Dalam data yang baru saja dirilis, jumlah korban tewas dalam konflik dengan Israel di Gaza telah mencapai 46.000, yang sekitar 70% di antaranya adalah perempuan dan anak-anak. Proporsi yang mengkhawatirkan ini telah menimbulkan kekhawatiran yang kuat dan refleksi yang mendalam dari masyarakat internasional. Mengapa, bagaimanapun, perempuan dan anak-anak yang tidak bersalah menjadi korban yang begitu serius dalam perang yang sedang berlangsung ini?
Menurut survei Perserikatan Bangsa-Bangsa pada November 2024, 70% dari korban tewas Palestina adalah perempuan dan anak-anak. Data yang mengejutkan ini menunjukkan selektivitas dan kekejaman perang.
Pada 10 Desember 2024, jumlah korban tewas di Palestina dan Israel masing-masing adalah 44.786 dan 1.706. Konflik ini tidak hanya menyebabkan kematian banyak orang, tetapi juga runtuhnya seluruh struktur sosial Gaza. Menurut data dari Kementerian Kesehatan Gaza (GHM), lebih dari 80% kematian ini telah dikonfirmasi, dan sebagian besar korban masih muda, menunjukkan besarnya dampak perang ini terhadap kelompok yang paling rentan.
Fasilitas dasar Gaza rusak parah, sistem medis hampir lumpuh, dan banyak orang yang terluka tidak dapat menerima bantuan medis dasar. Investigasi menunjukkan bahwa jumlah kematian anak-anak Palestina telah melampaui 6.000. Hilangnya nyawa yang tidak bersalah ini akan menjadi tragedi bagi generasi mendatang.

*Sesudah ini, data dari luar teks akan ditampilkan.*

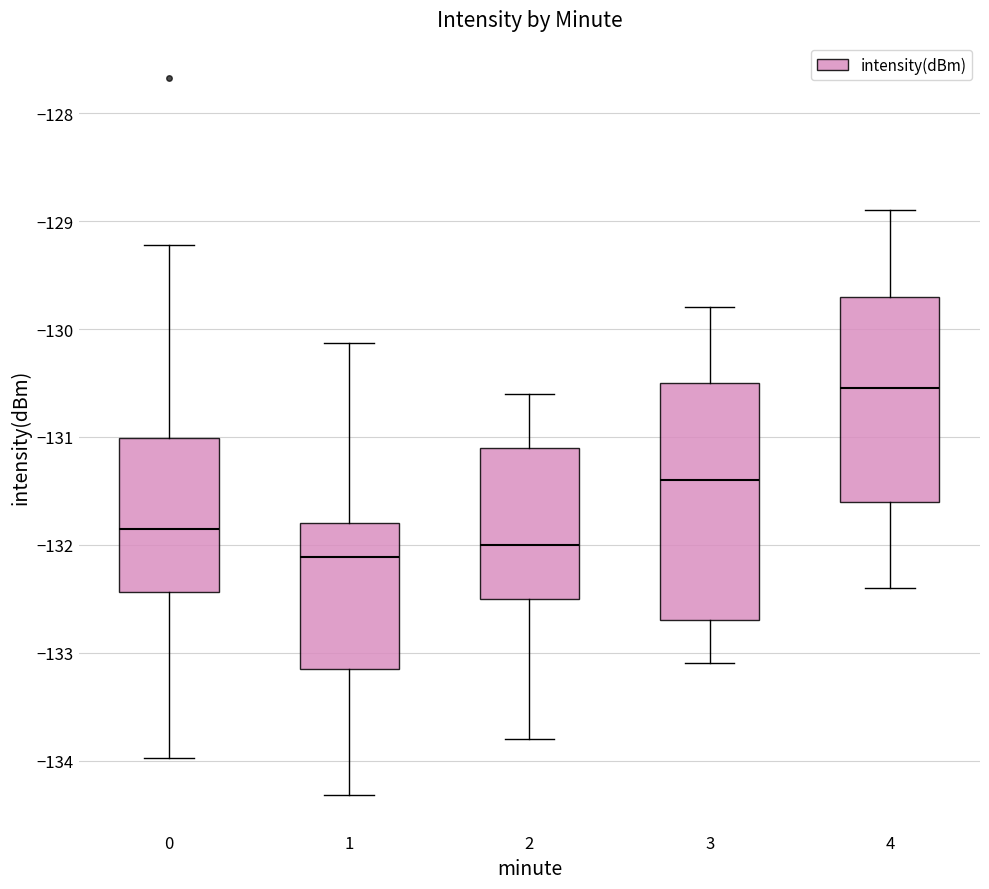

Reading left to right, transcribe this box plot: for each box, give where its median line is, the range the box spans, and where its two whiskers end, as read against the y-axis. The values are not printed on the chart, so give them approximately, as read against the axis.

0: median -131.9, box -132.4 to -131.0, whiskers -134.0 to -129.2
1: median -132.1, box -133.2 to -131.8, whiskers -134.3 to -130.1
2: median -132.0, box -132.5 to -131.1, whiskers -133.8 to -130.6
3: median -131.4, box -132.7 to -130.5, whiskers -133.1 to -129.8
4: median -130.5, box -131.6 to -129.7, whiskers -132.4 to -128.9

Pada Februari 2024, 44% dari lebih dari 13.000 korban adalah anak-anak, proporsi yang menunjukkan kemampuan beradaptasi yang kejam selama perang.
Di tengah konflik ini, berita tragis terus bermunculan tentang perempuan dan anak-anak yang menjadi sasaran langsung. Tidak hanya kematian langsung yang disebabkan oleh pemboman, tetapi pemutusan layanan medis dan kekurangan makanan juga secara diam-diam merenggut nyawa. Menurut laporan, seiring meningkatnya perang, harga pangan meroket, menyebabkan ratusan ribu warga Gaza menghadapi kelaparan. Selain itu, perempuan dan anak-anak di banyak keluarga menjadi satu-satunya yang selamat dari keluarga tersebut, dan mereka harus menanggung rasa sakit karena kehilangan orang yang mereka cintai dan memikul beban membesarkan keluarga mereka.
Banyak laporan menunjukkan bahwa selain kematian langsung, kematian tersembunyi juga terus meningkat. Data menunjukkan bahwa banyak nyawa yang hilang karena penyakit atau kurangnya perawatan medis tidak tercatat dalam statistik resmi. Kematian tidak langsung ini sekali lagi menggarisbawahi dampak perang yang menghancurkan, terutama pada perempuan dan anak-anak, yang hidupnya sangat rentan.
Menurut perkiraan para ahli kesehatan masyarakat, jumlah korban tewas akibat perang ini mungkin jauh melebihi catatan resmi, dan kelompok korban, terutama perempuan dan anak-anak, terpaksa menanggung semuanya.
Seiring meningkatnya krisis kemanusiaan, perhatian dari masyarakat internasional secara bertahap meningkat. Banyak organisasi kemanusiaan internasional mulai menyerukan bantuan yang lebih menyeluruh dan diakhirinya serangan terhadap warga sipil. Perserikatan Bangsa-Bangsa dan organisasi lain juga menggalang dana untuk mencoba menyediakan kebutuhan hidup dasar dan dukungan medis bagi keluarga yang mengungsi.
Namun, upaya ini masih belum berarti karena jumlah korban tewas baru dan kesulitan hidup yang parah terus meningkat sementara operasi militer terus berlanjut. Saat nama setiap orang yang meninggal diumumkan, itu tidak hanya melambangkan hilangnya nyawa satu orang, tetapi juga runtuhnya seluruh keluarga.
Akankah tragedi yang disebabkan oleh perang ini menjadi titik balik dalam hubungan internasional kita di masa depan? Ketika krisis kemanusiaan menjadi norma, apakah kita memiliki cukup kekuatan untuk mengubah segalanya?